The Germans, Chinese et al have been doing the opposite. This will now reverse and after a pause all will be well. - Inflation: If you have overgrown the economy "beyond its true
capacity" by 2-3% a year for a few years, you get inflation. You need a
slowdown for a corresponding period to squeeze inflation out of the
system. It limits the ability of the central banks to reduce interest
rates. This is a slowdown as medicine and it has to hurt to work. If this scenario is correct, then the mistake we made was to assume that the China effect was permanent
not temporary. In other words, we took the price reductions on cheap goods from China
as being permanent and adjusted our lives accordingly, forgetting that China’s increased output would lead to increases in raw materials prices and other costs. - Recession: Clasically, this is defined as two consecutive quarters of negative growth, but is better thought of as a vicious circle. A feedback loop of slowdown causes more slowdown and so on. Individuals are afraid of the slowdown they see around them, rein in their spending and save for what seems an increasingly likely rainy day. It’s a matter of “behavioural economics,” where people cease to be rational actors. The confidence factor is crucial and a collapse of confidence can be disastrous. That’s what happened to Japan in the 1990’s and it could be as bad as that for us in the West this time as it was for them, if the irrationality of the downside mirrors the irrationality of the recent upside. The parallels with Japan continue as their slump was associated with the sort of banking crisis we are having now. On the positive side, our banks are acknowledging their losses more quickly and (apparently) more honestly than the Japanese banks which went into denial and consequently leaked bad news over a long time, undermining confidence in the process.

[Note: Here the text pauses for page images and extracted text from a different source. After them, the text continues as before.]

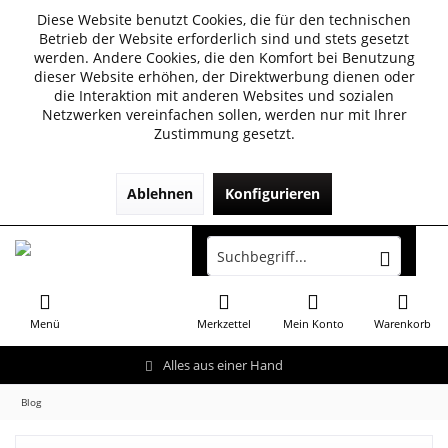
Diese Website benutzt Cookies, die für den technischen
Betrieb der Website erforderlich sind und stets gesetzt
werden. Andere Cookies, die den Komfort bei Benutzung
dieser Website erhöhen, der Direktwerbung dienen oder
die Interaktion mit anderen Websites und sozialen
Netzwerken vereinfachen sollen, werden nur mit Ihrer
Zustimmung gesetzt.
Ablehnen
Konfigurieren
Menü
Merkzettel
Mein Konto
Warenkorb
Alles aus einer Hand
Blog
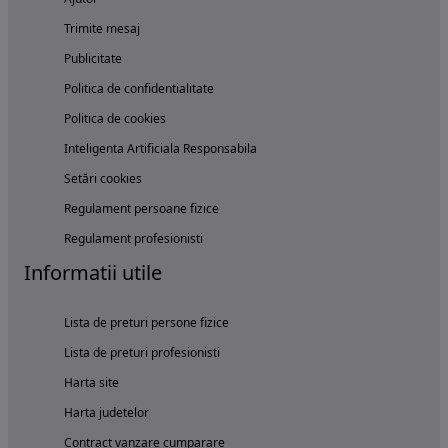
Trimite mesaj
Publicitate
Politica de confidentialitate
Politica de cookies
Inteligenta Artificiala Responsabila
Setări cookies
Regulament persoane fizice
Regulament profesionisti
Informatii utile
Lista de preturi persone fizice
Lista de preturi profesionisti
Harta site
Harta judetelor
Contract vanzare cumparare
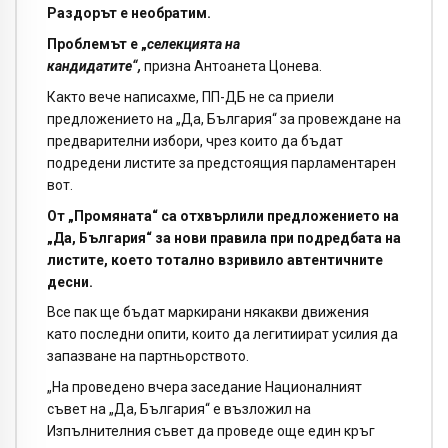
Раздорът е необратим.
Проблемът е „
селекцията на
кандидатите“,
призна Антоанета Цонева.
Както вече написахме, ПП-ДБ не са приели
предложението на „Да, България“ за провеждане на
предварителни избори, чрез които да бъдат
подредени листите за предстоящия парламентарен
вот.
От „Промяната“ са отхвърлили предложението на
„Да, България“ за нови правила при подредбата на
листите, което тотално взривило автентичните
десни.
Все пак ще бъдат маркирани някакви движения
като последни опити, които да легитиират усилия да
запазване на партньорството.
„На проведено вчера заседание Националният
съвет на „Да, България“ е възложил на
Изпълнителния съвет да проведе още един кръг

He concluded by blaming the central banks of the world (especially the most aggressive ones, such as the Fed) which have encouraged us to spend to the detriment of our personal balance sheets. First we fooled ourselves with the dot com bubble and then we fooled ourselves with a property prices bubble. We are unlikely to find another bubble with which to make us comfortable with spending money on Chinese goods, however aggressive the central banks try to be.

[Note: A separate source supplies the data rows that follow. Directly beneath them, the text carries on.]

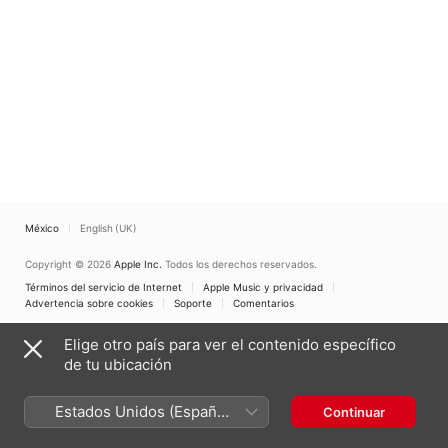
México
English (UK)
Copyright © 2026
Apple Inc.
Todos los derechos reservados.
Términos del servicio de Internet
Apple Music y privacidad
Advertencia sobre cookies
Soporte
Comentarios
Elige otro país para ver el contenido específico
de tu ubicación
Estados Unidos (Español
Continuar
México)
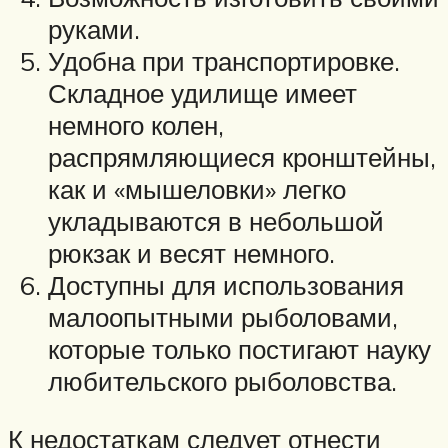
руками.
Удобна при транспортировке.
Складное удилище имеет
немного колен,
распрямляющиеся кронштейны,
как и «мышеловки» легко
укладываются в небольшой
рюкзак и весят немного.
Доступны для использования
малоопытными рыболовами,
которые только постигают науку
любительского рыболовства.
К недостаткам следует отнести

He took a straw poll of the people in the audience which showed us as divided 50:50 between his scenarios 1 (optimism) and scenarios 2 or 3 (pessimism). He commented that the proportions were very similar when he did the same thing at Davos recently. I fell into the pessimistic camp, but only because he asked it about the Western economies specifically. I am quite bullish about the emerging markets of the world in general, and in Russia/China/India in particular. Davis was inclined to agree, commenting that the "catch up element" in their growth will allow them to do better, although their growth will be slowed by the global slowdown. However while he acknowledged there is a view that emerging Europe and China have "decoupled" from the United States economy, he remains skeptical, commenting that it’s what people want to believe.
Given that he had no view as to which scenario was most likely, it’s hard to know how anyone in his audience should adjust their business plans. However, since he gives equal probability to his two pessimistic scenarios, he seems to share my view that the question is (for the USA, Britain and Western Europe, at least) not "will it be bad?" but "how bad is it going to be?"